Provided data:

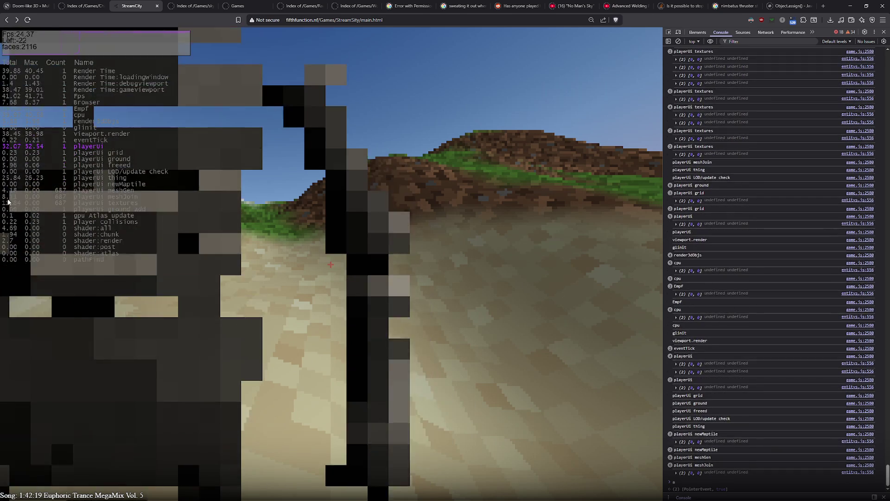
- Highlight the playerUi textures timing row so it is logged in the console
left_click(8, 203)
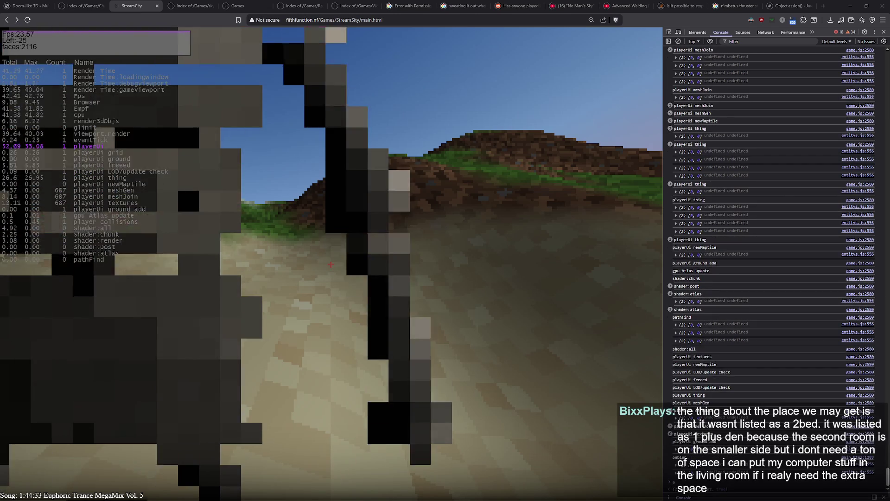
- Bring game.js back over the game, showing the ground and freed-chunk loops
key("alt+Tab")
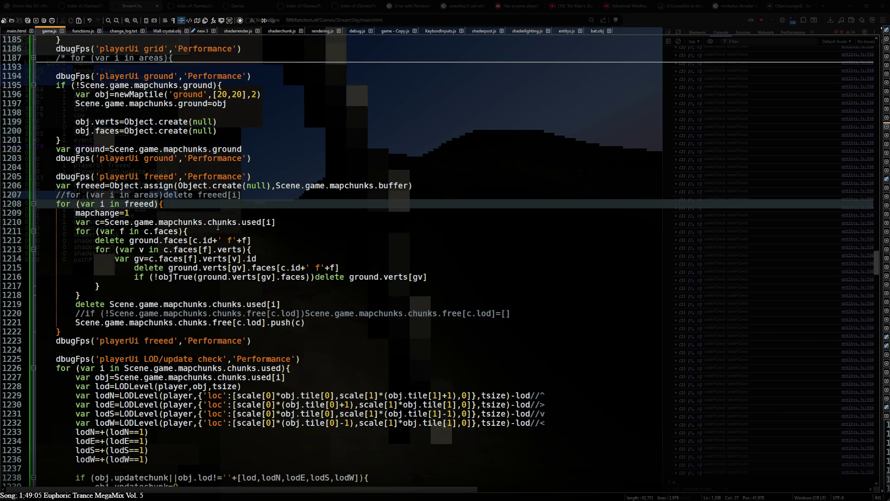
- Uncomment line 1207 so the areas loop deletes entries from freeed
left_click(63, 195)
key("BackSpace")
key("Delete")
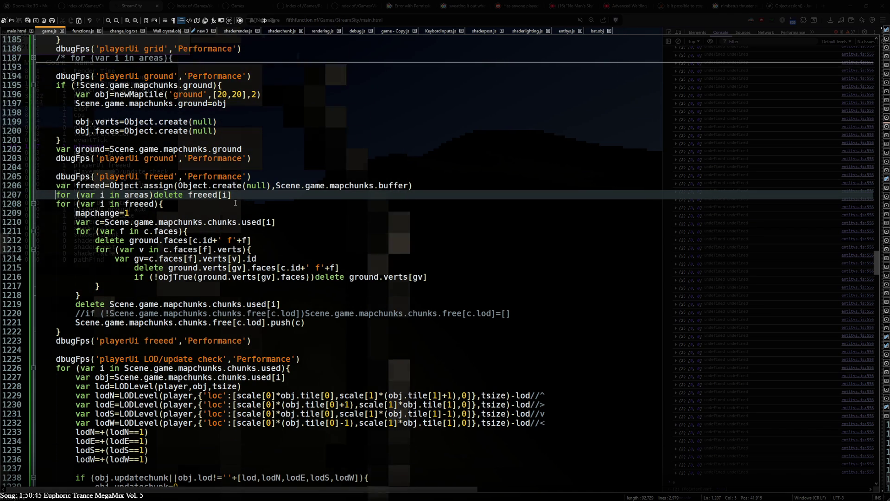
left_click(235, 203)
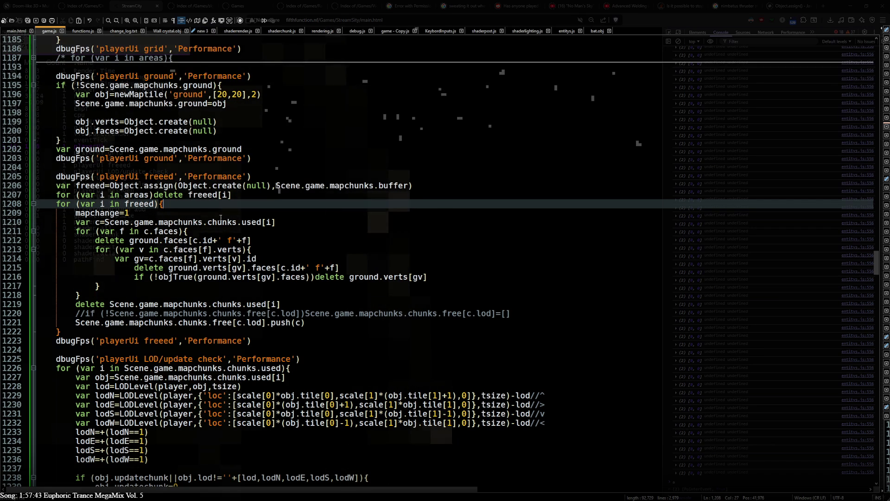
left_click(238, 196)
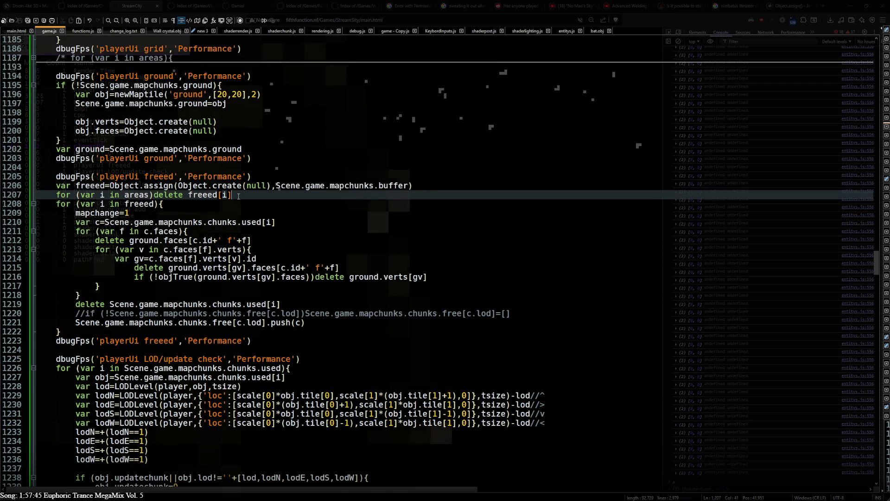
left_click(237, 204)
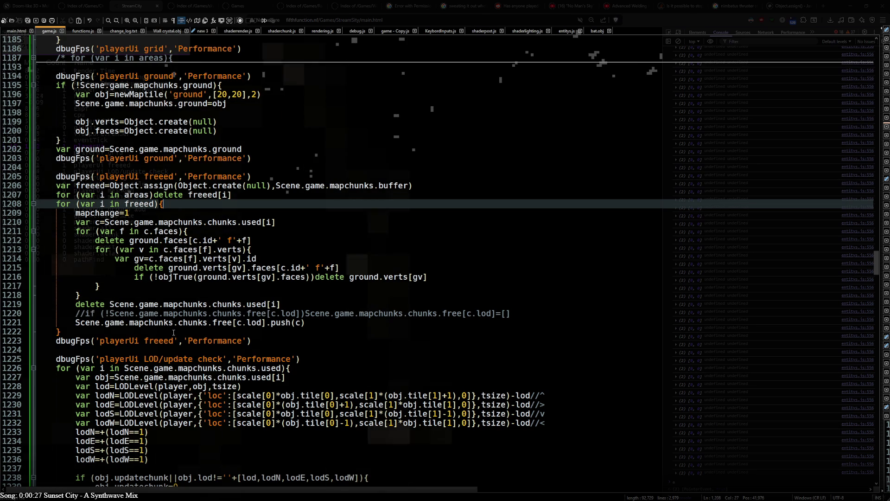
left_click(169, 332)
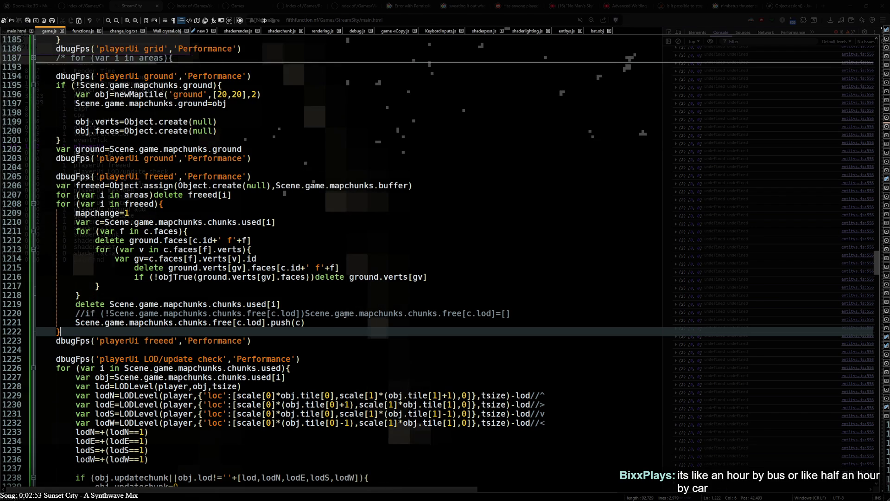
- Reload the StreamCity page and bring up Google Maps through a 'map' web search
left_click(345, 315)
left_click(333, 319)
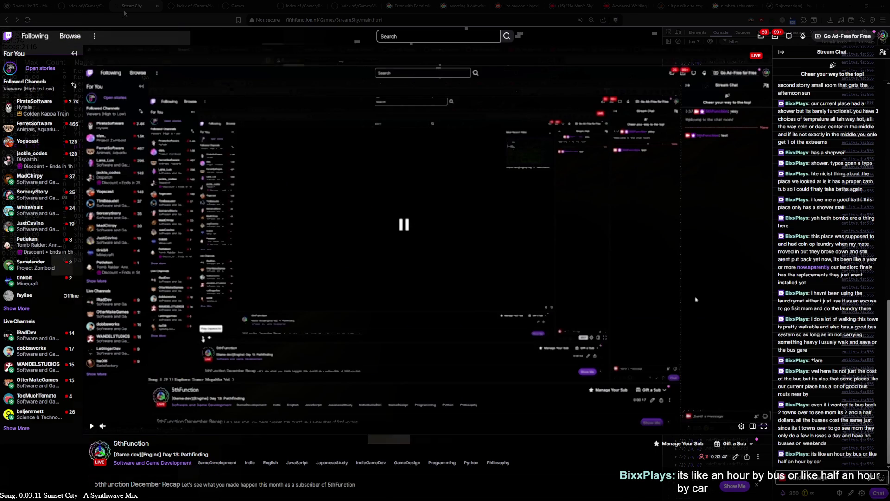
left_click(27, 20)
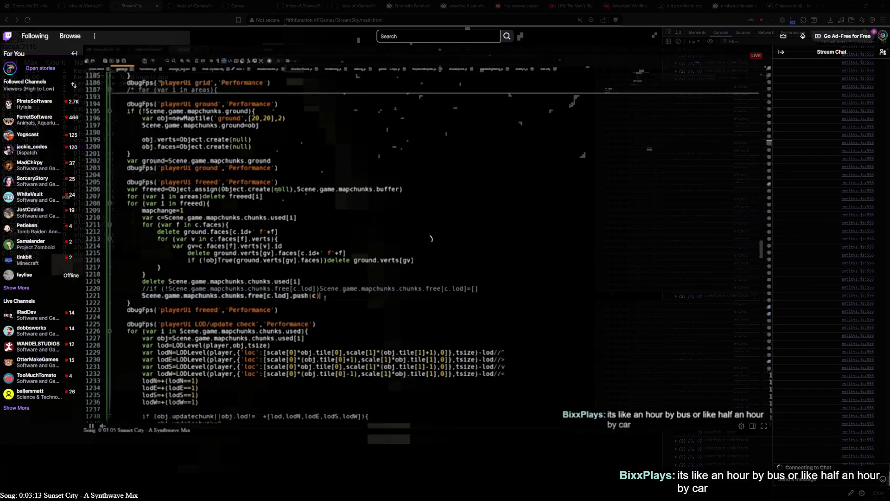
type("map")
left_click(276, 34)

Requirement: Copy each entry exactly as written. Images should not appear in the copy.

Answer area:
- Highlight the playerUi textures timing row so it is logged in the console
left_click(8, 203)
- Bring game.js back over the game, showing the ground and freed-chunk loops
key("alt+Tab")
- Uncomment line 1207 so the areas loop deletes entries from freeed
left_click(63, 195)
key("BackSpace")
key("Delete")
left_click(235, 203)
left_click(238, 196)
left_click(237, 204)
left_click(169, 332)
- Reload the StreamCity page and bring up Google Maps through a 'map' web search
left_click(345, 315)
left_click(333, 319)
left_click(27, 20)
type("map")
left_click(276, 34)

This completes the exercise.